### RECORDED INFORMATION:
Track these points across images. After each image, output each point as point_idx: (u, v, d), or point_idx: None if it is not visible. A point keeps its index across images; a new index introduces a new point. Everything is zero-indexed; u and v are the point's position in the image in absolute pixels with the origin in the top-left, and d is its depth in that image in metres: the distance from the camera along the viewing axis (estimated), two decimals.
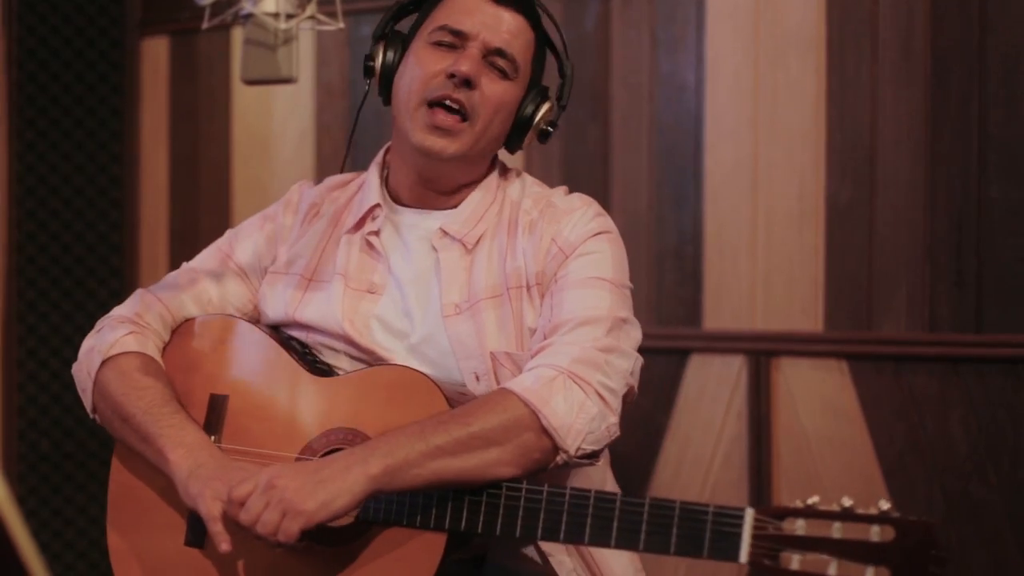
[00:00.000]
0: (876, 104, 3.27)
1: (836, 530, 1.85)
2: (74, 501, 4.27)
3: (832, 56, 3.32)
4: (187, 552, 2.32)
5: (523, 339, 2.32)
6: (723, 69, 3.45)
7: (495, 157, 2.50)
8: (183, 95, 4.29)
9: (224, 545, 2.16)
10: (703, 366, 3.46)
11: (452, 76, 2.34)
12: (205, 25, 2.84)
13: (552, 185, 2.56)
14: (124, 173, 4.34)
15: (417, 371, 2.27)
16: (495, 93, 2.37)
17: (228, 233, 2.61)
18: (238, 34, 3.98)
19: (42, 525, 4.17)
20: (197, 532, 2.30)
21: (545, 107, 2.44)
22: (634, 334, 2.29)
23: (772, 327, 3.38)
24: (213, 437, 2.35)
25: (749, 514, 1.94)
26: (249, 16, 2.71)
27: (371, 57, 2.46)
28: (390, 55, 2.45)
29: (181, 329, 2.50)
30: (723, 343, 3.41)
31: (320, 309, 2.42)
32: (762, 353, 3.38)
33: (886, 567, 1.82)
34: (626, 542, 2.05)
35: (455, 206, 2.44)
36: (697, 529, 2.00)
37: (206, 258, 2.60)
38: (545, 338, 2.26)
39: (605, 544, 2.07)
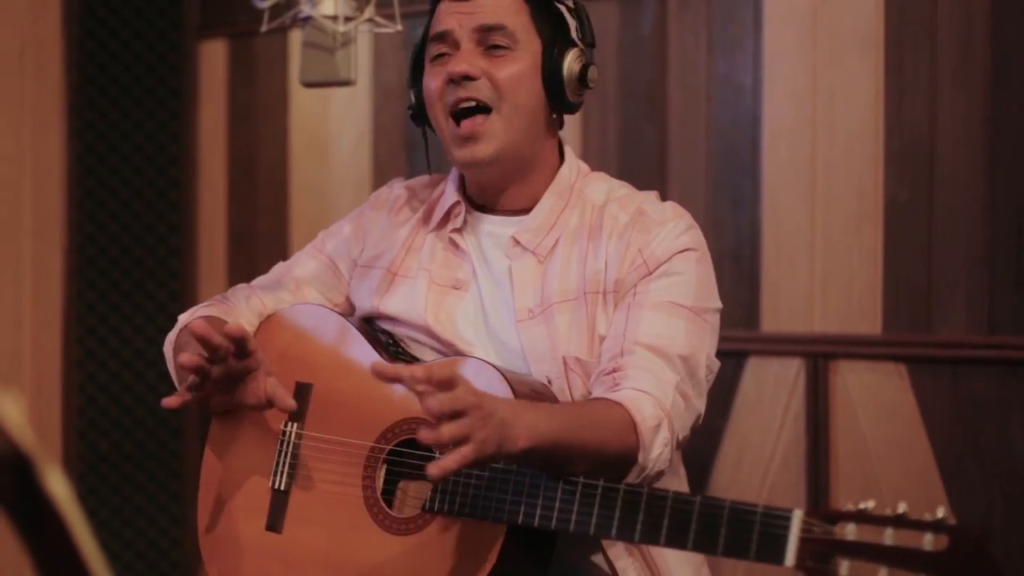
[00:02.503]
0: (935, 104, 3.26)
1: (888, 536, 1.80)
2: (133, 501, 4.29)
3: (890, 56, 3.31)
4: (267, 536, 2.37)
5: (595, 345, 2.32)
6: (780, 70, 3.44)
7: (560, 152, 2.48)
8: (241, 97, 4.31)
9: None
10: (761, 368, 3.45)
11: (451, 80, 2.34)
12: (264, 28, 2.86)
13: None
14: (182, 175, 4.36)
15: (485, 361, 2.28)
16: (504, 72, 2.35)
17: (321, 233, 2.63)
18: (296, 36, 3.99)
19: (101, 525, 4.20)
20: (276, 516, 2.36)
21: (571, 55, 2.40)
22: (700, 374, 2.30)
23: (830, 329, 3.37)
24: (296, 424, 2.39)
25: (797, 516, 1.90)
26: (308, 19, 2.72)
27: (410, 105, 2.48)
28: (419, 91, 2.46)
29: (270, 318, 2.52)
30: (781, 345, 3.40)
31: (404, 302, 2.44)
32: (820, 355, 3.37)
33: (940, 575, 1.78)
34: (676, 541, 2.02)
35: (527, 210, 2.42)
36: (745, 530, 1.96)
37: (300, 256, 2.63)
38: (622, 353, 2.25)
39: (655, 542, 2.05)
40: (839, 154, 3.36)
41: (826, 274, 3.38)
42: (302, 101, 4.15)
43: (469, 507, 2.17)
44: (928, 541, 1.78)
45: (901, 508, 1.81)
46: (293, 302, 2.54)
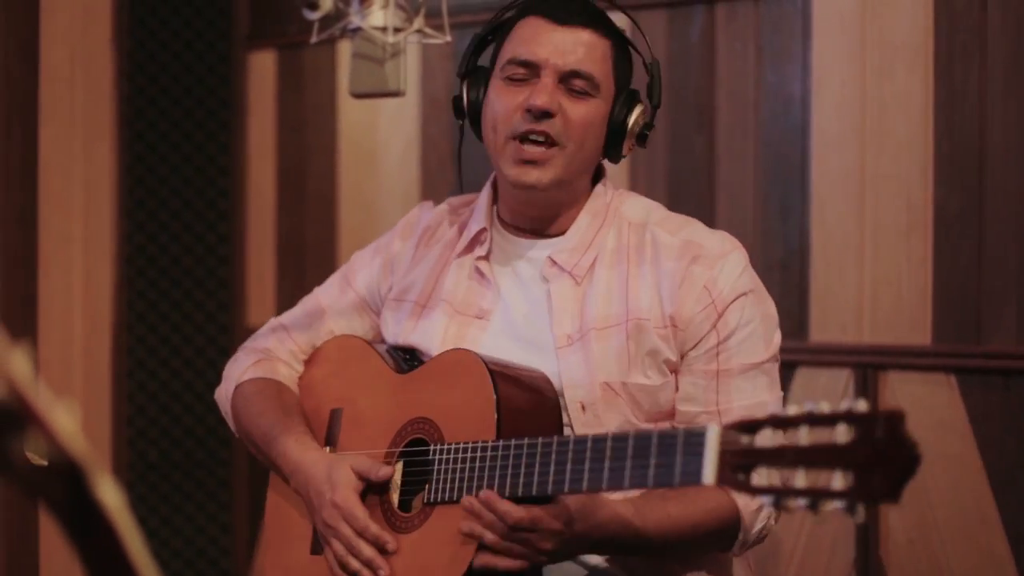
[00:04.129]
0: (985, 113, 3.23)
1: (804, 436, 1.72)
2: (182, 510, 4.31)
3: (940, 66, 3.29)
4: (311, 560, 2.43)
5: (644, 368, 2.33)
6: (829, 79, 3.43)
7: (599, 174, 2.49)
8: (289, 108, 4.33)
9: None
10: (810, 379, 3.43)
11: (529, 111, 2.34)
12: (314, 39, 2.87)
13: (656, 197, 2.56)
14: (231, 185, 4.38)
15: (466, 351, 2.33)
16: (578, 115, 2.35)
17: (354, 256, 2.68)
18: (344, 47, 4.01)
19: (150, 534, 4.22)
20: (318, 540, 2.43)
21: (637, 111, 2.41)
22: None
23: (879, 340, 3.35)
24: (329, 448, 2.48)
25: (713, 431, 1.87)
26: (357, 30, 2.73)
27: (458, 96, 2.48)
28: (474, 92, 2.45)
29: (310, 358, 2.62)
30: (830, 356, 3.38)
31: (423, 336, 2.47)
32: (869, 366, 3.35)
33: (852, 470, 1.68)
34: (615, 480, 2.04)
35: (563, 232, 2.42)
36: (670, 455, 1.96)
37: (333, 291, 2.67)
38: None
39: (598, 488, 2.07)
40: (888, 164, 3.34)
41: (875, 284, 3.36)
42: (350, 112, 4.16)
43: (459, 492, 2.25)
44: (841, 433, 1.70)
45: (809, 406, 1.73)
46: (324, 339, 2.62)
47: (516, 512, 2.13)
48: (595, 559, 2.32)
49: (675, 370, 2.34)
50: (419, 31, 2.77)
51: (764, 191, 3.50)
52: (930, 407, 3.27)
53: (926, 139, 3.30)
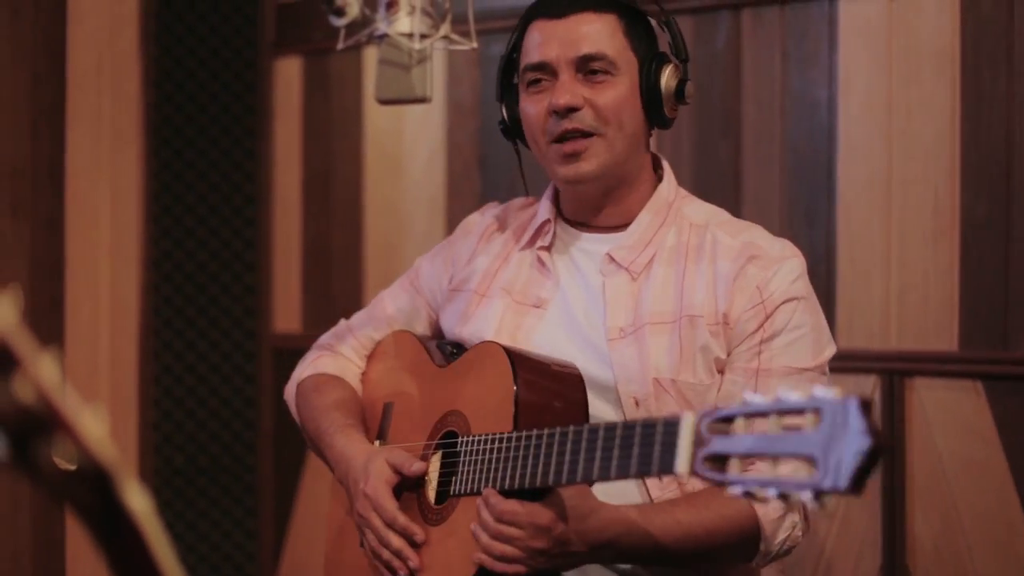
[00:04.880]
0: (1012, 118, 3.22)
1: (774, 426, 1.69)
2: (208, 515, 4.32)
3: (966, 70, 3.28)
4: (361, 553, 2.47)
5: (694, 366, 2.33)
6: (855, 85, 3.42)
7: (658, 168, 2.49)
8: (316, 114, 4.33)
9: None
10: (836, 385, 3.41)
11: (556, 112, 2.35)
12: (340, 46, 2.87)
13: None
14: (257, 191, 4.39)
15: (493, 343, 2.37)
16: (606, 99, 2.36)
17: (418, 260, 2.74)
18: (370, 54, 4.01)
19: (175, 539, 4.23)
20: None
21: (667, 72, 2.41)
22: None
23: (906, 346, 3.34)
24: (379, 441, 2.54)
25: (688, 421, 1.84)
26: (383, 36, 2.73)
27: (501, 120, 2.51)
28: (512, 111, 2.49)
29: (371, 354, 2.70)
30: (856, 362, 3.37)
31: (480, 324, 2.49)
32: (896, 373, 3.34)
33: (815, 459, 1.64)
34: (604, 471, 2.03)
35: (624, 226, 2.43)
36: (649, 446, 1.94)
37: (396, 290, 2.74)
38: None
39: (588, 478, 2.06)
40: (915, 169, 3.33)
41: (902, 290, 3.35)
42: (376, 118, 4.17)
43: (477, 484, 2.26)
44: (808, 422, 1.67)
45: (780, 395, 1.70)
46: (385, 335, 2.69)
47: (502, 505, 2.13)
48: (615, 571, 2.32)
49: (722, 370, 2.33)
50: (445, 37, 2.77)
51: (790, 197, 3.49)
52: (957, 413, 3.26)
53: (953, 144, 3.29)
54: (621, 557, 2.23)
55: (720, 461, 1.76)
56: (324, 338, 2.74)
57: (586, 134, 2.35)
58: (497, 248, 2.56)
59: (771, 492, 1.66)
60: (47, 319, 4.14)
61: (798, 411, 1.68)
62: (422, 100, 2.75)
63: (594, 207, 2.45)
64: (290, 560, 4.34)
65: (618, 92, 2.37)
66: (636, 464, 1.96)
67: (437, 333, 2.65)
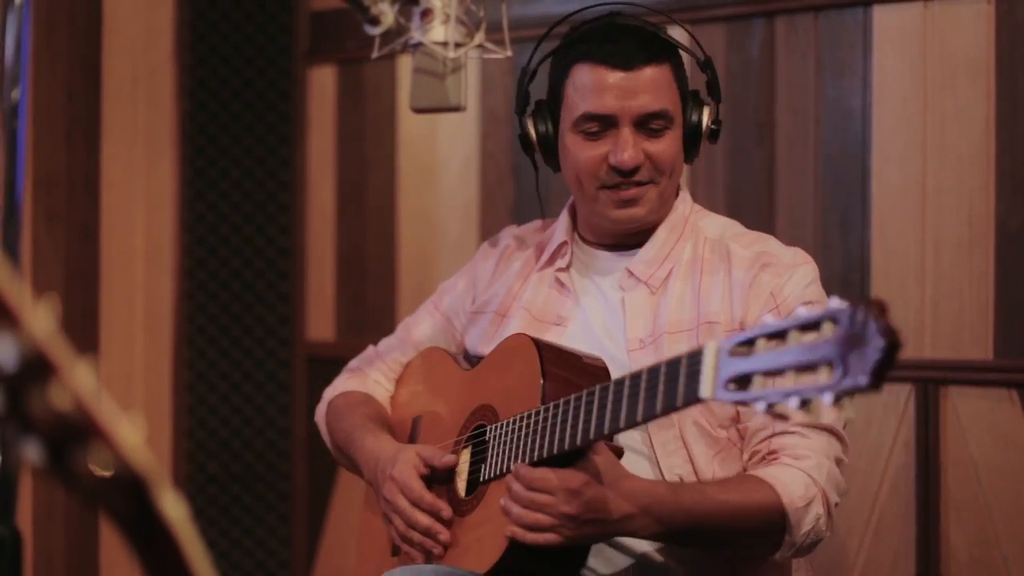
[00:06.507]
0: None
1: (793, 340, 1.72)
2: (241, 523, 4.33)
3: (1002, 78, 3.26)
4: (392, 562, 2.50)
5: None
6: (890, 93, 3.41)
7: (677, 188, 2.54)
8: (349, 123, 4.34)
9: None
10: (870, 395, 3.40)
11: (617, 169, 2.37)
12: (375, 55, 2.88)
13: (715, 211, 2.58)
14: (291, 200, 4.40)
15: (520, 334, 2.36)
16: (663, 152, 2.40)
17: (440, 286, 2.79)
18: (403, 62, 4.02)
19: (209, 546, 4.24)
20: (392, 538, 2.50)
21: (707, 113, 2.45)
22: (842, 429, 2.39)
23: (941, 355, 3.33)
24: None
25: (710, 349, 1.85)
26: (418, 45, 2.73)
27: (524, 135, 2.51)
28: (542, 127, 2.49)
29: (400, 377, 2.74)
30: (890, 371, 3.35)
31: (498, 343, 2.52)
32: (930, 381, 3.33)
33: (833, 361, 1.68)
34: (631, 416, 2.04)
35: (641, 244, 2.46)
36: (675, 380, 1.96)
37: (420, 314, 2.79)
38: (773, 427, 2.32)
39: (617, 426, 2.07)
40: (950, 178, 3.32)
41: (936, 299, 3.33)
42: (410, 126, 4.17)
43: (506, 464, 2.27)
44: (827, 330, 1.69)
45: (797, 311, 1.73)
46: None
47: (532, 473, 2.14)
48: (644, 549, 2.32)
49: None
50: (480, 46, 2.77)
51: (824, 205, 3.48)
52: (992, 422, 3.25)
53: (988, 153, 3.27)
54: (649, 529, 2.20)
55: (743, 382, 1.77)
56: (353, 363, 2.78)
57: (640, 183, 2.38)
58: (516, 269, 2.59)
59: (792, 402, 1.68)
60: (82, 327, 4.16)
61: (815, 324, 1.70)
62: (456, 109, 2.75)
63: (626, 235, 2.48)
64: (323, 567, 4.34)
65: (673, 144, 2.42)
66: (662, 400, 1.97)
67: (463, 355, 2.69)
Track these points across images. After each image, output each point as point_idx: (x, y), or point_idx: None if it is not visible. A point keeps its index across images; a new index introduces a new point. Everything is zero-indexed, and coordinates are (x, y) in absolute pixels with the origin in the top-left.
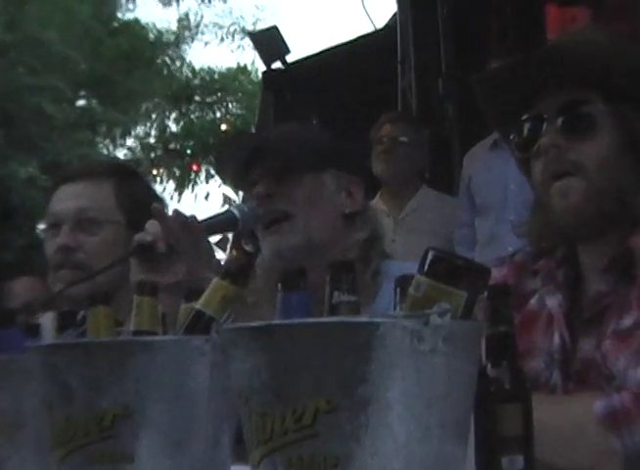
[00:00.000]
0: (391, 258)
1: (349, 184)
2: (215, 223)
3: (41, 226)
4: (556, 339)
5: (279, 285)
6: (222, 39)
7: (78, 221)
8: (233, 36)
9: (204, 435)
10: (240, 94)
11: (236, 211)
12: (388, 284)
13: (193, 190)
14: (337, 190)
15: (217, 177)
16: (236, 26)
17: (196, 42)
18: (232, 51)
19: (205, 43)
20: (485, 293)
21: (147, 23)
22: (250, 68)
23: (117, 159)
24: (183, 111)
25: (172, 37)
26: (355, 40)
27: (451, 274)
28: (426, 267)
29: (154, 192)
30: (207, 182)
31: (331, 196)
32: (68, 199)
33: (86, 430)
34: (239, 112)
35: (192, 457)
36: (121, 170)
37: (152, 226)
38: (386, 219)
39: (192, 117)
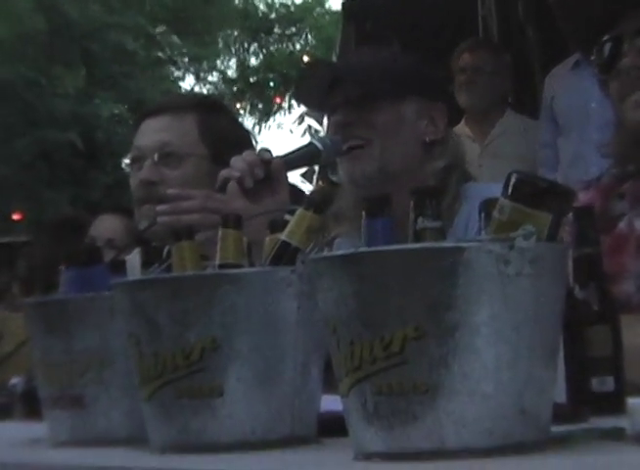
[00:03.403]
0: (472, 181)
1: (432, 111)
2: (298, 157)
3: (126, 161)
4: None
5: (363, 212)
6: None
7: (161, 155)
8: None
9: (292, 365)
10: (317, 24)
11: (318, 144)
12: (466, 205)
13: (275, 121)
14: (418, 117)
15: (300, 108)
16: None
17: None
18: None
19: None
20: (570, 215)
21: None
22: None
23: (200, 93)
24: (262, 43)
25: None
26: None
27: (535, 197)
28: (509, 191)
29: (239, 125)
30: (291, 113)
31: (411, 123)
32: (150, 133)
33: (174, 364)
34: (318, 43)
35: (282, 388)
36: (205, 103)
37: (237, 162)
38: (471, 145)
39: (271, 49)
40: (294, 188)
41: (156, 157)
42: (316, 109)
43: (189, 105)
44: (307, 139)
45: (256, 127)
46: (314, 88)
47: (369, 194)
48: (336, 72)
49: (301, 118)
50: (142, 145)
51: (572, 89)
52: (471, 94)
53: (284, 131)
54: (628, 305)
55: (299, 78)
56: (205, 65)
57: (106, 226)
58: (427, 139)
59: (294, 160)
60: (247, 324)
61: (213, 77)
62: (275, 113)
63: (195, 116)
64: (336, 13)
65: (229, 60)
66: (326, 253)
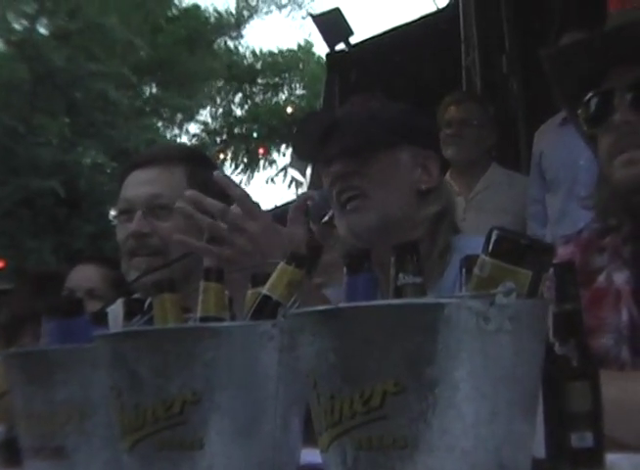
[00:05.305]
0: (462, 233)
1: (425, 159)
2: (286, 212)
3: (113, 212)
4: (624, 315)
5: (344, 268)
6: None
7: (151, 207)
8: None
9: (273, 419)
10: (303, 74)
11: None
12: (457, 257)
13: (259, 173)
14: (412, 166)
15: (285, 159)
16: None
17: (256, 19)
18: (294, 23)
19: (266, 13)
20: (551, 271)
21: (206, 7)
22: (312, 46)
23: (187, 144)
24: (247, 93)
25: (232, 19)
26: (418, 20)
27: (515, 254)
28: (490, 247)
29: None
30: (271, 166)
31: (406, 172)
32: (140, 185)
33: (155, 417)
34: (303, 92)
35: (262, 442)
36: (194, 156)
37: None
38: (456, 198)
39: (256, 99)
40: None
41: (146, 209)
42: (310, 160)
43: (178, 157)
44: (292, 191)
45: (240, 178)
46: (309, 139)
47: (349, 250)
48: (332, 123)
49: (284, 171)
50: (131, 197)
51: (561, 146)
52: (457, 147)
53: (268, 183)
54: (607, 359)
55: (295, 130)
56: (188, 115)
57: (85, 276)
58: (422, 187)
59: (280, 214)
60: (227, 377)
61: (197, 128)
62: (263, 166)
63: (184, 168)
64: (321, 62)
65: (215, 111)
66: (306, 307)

### ABOUT THIS TASK:
Beginning at the line above that contains "20: (485, 293)", return each line exactly through the line that contains "39: (192, 117)", and no others.

### SOLVED EXERCISE:
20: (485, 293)
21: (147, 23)
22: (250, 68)
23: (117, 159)
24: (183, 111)
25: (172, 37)
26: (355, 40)
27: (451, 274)
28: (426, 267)
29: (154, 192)
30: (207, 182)
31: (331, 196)
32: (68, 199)
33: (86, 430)
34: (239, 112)
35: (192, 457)
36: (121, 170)
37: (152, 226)
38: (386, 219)
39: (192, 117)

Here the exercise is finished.